WHAT IS ASKED
Copy the article about the Aerosmith vault footage, beginning at the words "Think you’ve seen" and stopping after "a runaway amp.", and swap "club" for "bar".

PASSAGE TO READ
Michael J. Fox guitar skills shine in rare Aerosmith vault footage
Aldric Kensington 9 September 2025 0 Comments

Aerosmith’s vault drop puts a real guitar in Marty McFly’s hands

Think you’ve seen every angle of Back to the Future? Not this one. Aerosmith cracked open their archives and posted a rare clip of Michael J. Fox trading guitar licks with Steven Tyler on Chuck Berry’s Johnny B. Goode, and it’s the kind of crossover that hits you right in the music memory. Shot in what looks like a small club, the video shows Fox locked in, shoulders loose, hands sure, while Tyler—striped pants, full swagger—pushes the song forward like a runaway amp.

The band’s caption on Instagram kept it simple: jamming Johnny B. Goode with Marty McFly himself. The comments weren’t simple at all—fans lit up with surprise and gratitude. A lot of people assumed Fox’s famous school-dance scene was smoke and mirrors. This clip says otherwise. It’s tight, loud, and unfiltered, with the kind of room energy you only get when a big band drops into a small space and forgets about the cameras.

ENTRIES SHOWN
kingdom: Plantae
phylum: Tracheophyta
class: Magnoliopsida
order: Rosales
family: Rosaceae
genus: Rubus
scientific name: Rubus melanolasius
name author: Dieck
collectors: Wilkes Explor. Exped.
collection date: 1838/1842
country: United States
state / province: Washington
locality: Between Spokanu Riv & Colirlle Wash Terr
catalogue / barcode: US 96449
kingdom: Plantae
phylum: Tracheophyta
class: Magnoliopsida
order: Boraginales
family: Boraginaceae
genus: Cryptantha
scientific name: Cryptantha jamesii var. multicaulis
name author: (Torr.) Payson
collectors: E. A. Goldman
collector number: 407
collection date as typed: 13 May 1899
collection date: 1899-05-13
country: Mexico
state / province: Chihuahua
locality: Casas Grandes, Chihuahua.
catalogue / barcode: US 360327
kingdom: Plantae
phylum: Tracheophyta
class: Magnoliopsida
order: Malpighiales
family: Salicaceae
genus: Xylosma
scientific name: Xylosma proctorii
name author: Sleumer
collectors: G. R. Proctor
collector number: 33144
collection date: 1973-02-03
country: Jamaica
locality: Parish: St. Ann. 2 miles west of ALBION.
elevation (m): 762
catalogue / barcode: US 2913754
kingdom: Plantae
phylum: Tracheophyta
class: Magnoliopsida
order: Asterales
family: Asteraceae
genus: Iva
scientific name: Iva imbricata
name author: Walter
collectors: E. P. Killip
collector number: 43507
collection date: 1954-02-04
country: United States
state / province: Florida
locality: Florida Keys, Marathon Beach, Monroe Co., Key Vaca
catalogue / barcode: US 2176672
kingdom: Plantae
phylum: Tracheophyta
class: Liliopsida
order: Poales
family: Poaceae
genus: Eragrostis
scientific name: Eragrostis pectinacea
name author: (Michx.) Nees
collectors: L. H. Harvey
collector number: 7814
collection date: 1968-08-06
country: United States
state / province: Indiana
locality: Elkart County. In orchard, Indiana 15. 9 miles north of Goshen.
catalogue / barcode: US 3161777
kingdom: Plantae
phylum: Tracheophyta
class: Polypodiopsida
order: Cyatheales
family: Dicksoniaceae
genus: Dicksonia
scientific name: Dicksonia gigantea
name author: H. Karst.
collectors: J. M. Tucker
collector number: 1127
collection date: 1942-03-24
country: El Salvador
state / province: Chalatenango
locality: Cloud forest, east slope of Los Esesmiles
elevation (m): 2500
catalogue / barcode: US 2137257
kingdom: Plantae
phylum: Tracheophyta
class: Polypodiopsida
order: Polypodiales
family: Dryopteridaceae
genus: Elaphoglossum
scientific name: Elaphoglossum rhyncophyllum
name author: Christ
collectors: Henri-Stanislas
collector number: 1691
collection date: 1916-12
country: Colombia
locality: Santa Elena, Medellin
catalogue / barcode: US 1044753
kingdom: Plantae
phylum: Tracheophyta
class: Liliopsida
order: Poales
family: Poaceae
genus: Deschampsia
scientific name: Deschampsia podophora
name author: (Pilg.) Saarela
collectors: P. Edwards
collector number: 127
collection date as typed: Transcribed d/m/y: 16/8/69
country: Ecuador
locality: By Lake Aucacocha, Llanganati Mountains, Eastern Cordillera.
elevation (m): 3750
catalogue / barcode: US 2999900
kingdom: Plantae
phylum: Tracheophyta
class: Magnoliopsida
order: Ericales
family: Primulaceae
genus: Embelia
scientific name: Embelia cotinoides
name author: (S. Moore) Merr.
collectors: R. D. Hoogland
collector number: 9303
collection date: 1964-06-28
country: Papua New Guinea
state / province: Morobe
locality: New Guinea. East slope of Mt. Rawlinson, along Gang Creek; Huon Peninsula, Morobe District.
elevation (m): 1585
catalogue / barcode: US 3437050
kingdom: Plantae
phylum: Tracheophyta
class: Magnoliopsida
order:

SOLUTION FOR THIS TASK
Think you’ve seen every angle of Back to the Future? Not this one. Aerosmith cracked open their archives and posted a rare clip of Michael J. Fox trading guitar licks with Steven Tyler on Chuck Berry’s Johnny B. Goode, and it’s the kind of crossover that hits you right in the music memory. Shot in what looks like a small bar, the video shows Fox locked in, shoulders loose, hands sure, while Tyler—striped pants, full swagger—pushes the song forward like a runaway amp.